Klimalı yerlerde durum çok daha iyi değil. Mekânlara, daha fazla ve ameliyat odası kalitesinde filtre edilmiş hava vermek gerekecek. Ayrıca bu havanın nem oranının yüzde 30 - yüzde 70 nem oranında olması virüslerin üreyememesi için önemli. İster istemez şehir ve mekân mimarilerinin değişmesi gerekecek. 

Elbette ne kısa vadede, ne de orta vadede bu değişimler olmayacak. Hatta maske ve eldiven taktıkları için insanlar kendilerini güvende sayacak.

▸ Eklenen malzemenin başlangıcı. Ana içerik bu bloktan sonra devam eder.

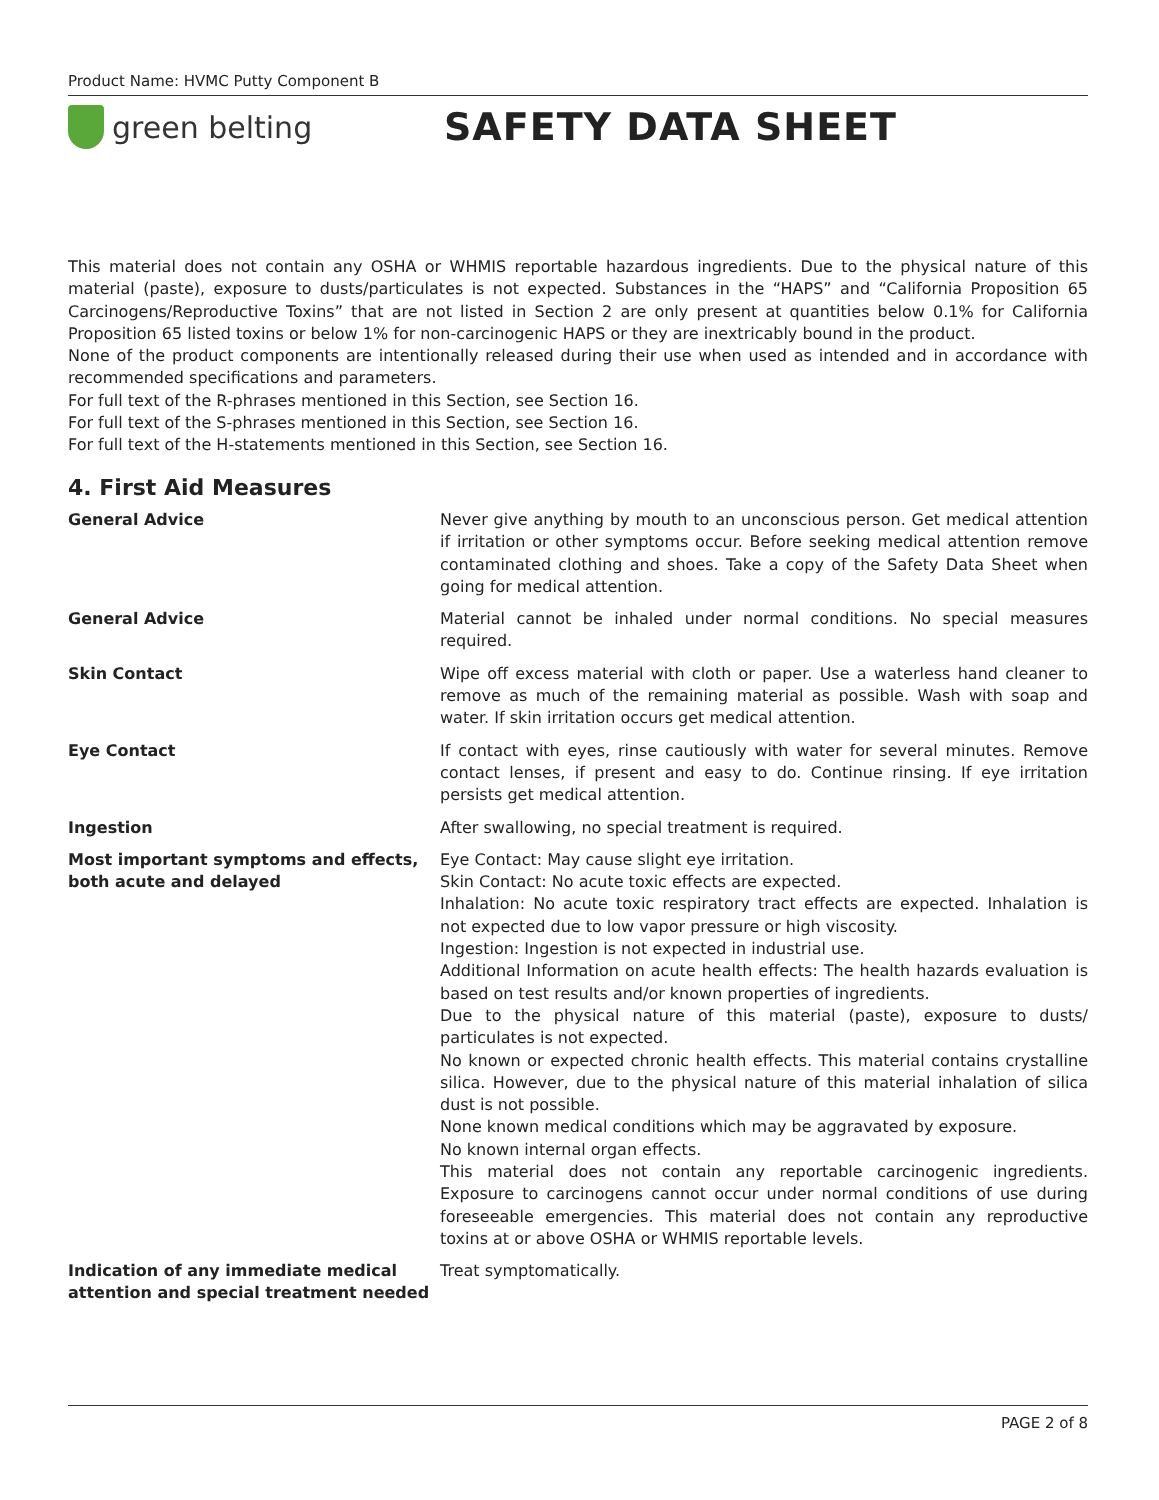Product Name: HVMC Putty Component B
green belting
SAFETY DATA SHEET
This material does not contain any OSHA or WHMIS reportable hazardous ingredients. Due to the physical nature of this material (paste), exposure to dusts/particulates is not expected. Substances in the “HAPS” and “California Proposition 65 Carcinogens/Reproductive Toxins” that are not listed in Section 2 are only present at quantities below 0.1% for California Proposition 65 listed toxins or below 1% for non-carcinogenic HAPS or they are inextricably bound in the product.
None of the product components are intentionally released during their use when used as intended and in accordance with recommended specifications and parameters.
For full text of the R-phrases mentioned in this Section, see Section 16.
For full text of the S-phrases mentioned in this Section, see Section 16.
For full text of the H-statements mentioned in this Section, see Section 16.
4. First Aid Measures
| General Advice | Never give anything by mouth to an unconscious person. Get medical attention if irritation or other symptoms occur. Before seeking medical attention remove contaminated clothing and shoes. Take a copy of the Safety Data Sheet when going for medical attention. |
| General Advice | Material cannot be inhaled under normal conditions. No special measures required. |
| Skin Contact | Wipe off excess material with cloth or paper. Use a waterless hand cleaner to remove as much of the remaining material as possible. Wash with soap and water. If skin irritation occurs get medical attention. |
| Eye Contact | If contact with eyes, rinse cautiously with water for several minutes. Remove contact lenses, if present and easy to do. Continue rinsing. If eye irritation persists get medical attention. |
| Ingestion | After swallowing, no special treatment is required. |
| Most important symptoms and effects, both acute and delayed | Eye Contact: May cause slight eye irritation. Skin Contact: No acute toxic effects are expected. Inhalation: No acute toxic respiratory tract effects are expected. Inhalation is not expected due to low vapor pressure or high viscosity. Ingestion: Ingestion is not expected in industrial use. Additional Information on acute health effects: The health hazards evaluation is based on test results and/or known properties of ingredients. Due to the physical nature of this material (paste), exposure to dusts/ particulates is not expected. No known or expected chronic health effects. This material contains crystalline silica. However, due to the physical nature of this material inhalation of silica dust is not possible. None known medical conditions which may be aggravated by exposure. No known internal organ effects. This material does not contain any reportable carcinogenic ingredients. Exposure to carcinogens cannot occur under normal conditions of use during foreseeable emergencies. This material does not contain any reproductive toxins at or above OSHA or WHMIS reportable levels. |
| Indication of any immediate medical attention and special treatment needed | Treat symptomatically. |
PAGE 2 of 8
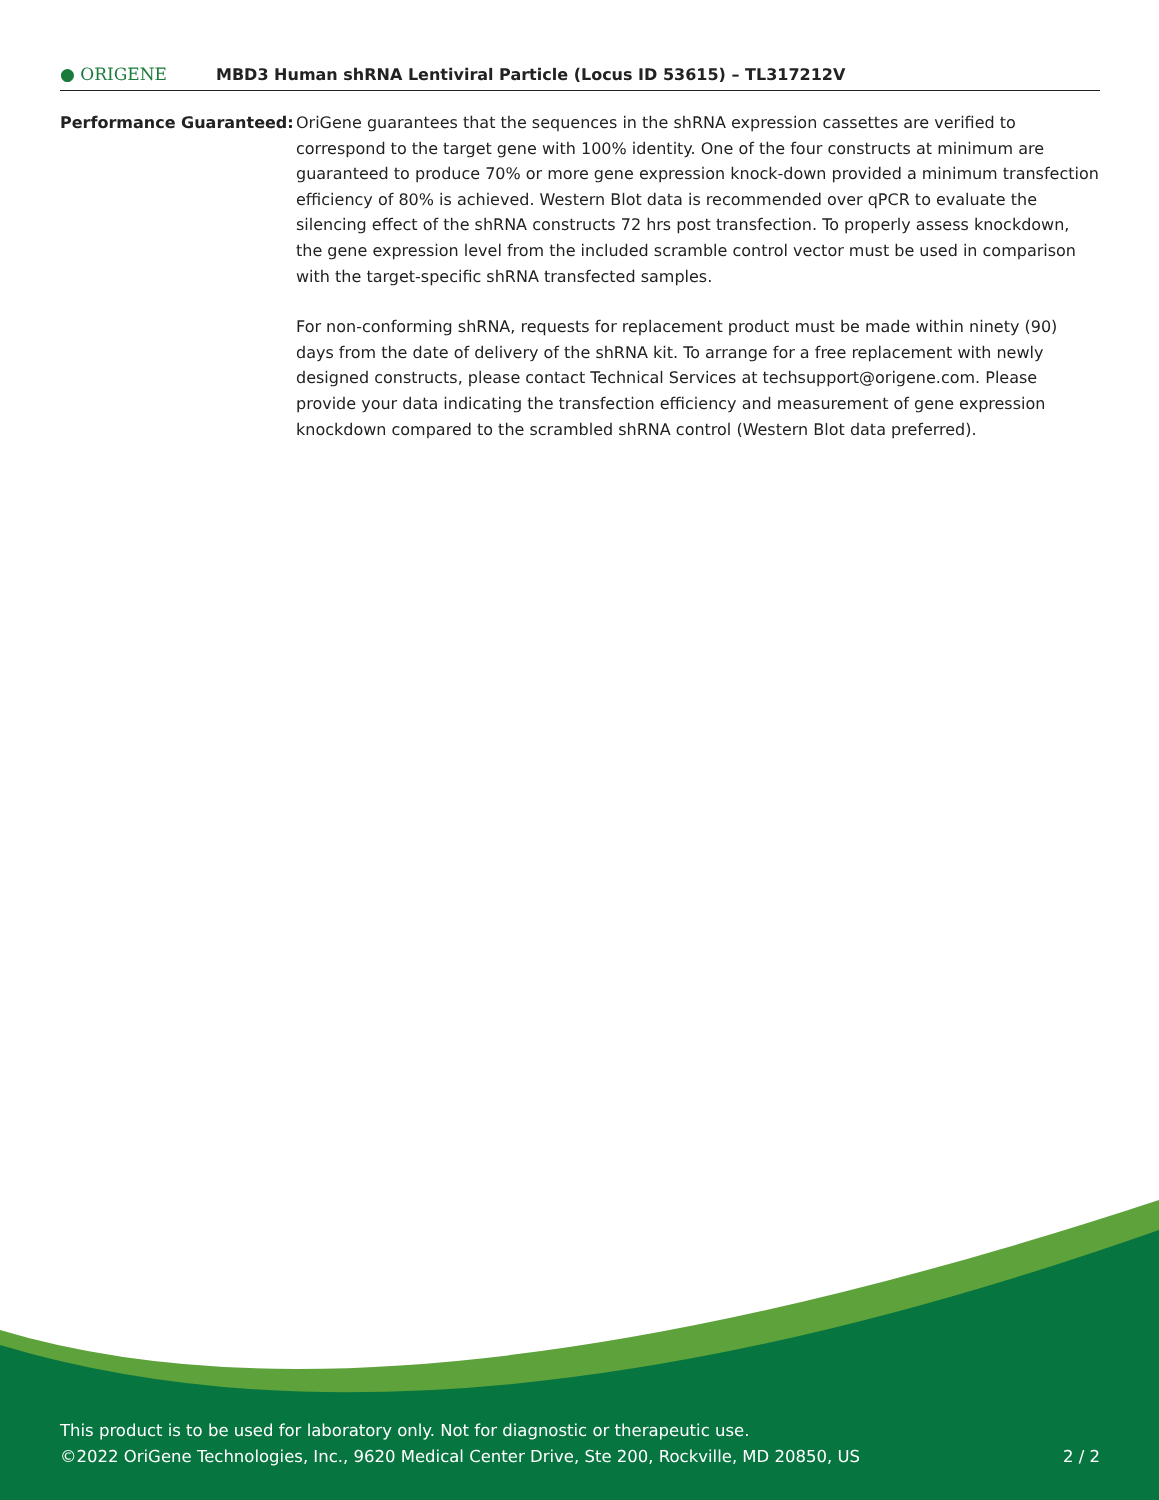● ORIGENE
MBD3 Human shRNA Lentiviral Particle (Locus ID 53615) – TL317212V
Performance Guaranteed: OriGene guarantees that the sequences in the shRNA expression cassettes are verified to correspond to the target gene with 100% identity. One of the four constructs at minimum are guaranteed to produce 70% or more gene expression knock-down provided a minimum transfection efficiency of 80% is achieved. Western Blot data is recommended over qPCR to evaluate the silencing effect of the shRNA constructs 72 hrs post transfection. To properly assess knockdown, the gene expression level from the included scramble control vector must be used in comparison with the target-specific shRNA transfected samples.
For non-conforming shRNA, requests for replacement product must be made within ninety (90) days from the date of delivery of the shRNA kit. To arrange for a free replacement with newly designed constructs, please contact Technical Services at techsupport@origene.com. Please provide your data indicating the transfection efficiency and measurement of gene expression knockdown compared to the scrambled shRNA control (Western Blot data preferred).
This product is to be used for laboratory only. Not for diagnostic or therapeutic use.
©2022 OriGene Technologies, Inc., 9620 Medical Center Drive, Ste 200, Rockville, MD 20850, US 2 / 2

Bir süre sonra da (temmuz ortası gibi) konu tamamen gündemden çıkacak. Görece olarak azalmış olan, aslında gerçekte de çok fazla sayıda insanı virüsü taşıdığı halde etkilemeyen virüs, en geç kış aylarıyla bugünkünden de hızlı bir şekilde tekrar gündemdeki yerini alacak. Veya daha fazla can kaybı olsa bile aynen İspanyol gribinde olduğu gibi sümen altı edilmeye çalışılacak… 

Virüs ve hastalık ekonomik yıkım getirir mi? Tek dünya hükümeti getirir mi? (Aslında demokrasinin gerçekte yozlaştığı dünyada tek dünya hükümeti özellikle yapay zekâ destekli bir tek dünya hükümeti fena fikir değil) Virüs insan yapımı mı? Bu sorular bir sürü komplo teorisi. 

Ancak insanlık gerçek anlamda neyin değerli ve çok değerli saydığımız bazı şeylerin aslında ne kadar değersiz olduğunu anladığı zaman hastalık bitecek. O noktaya ulaşmış insan bilinci mevcut sistemi kabul eder mi?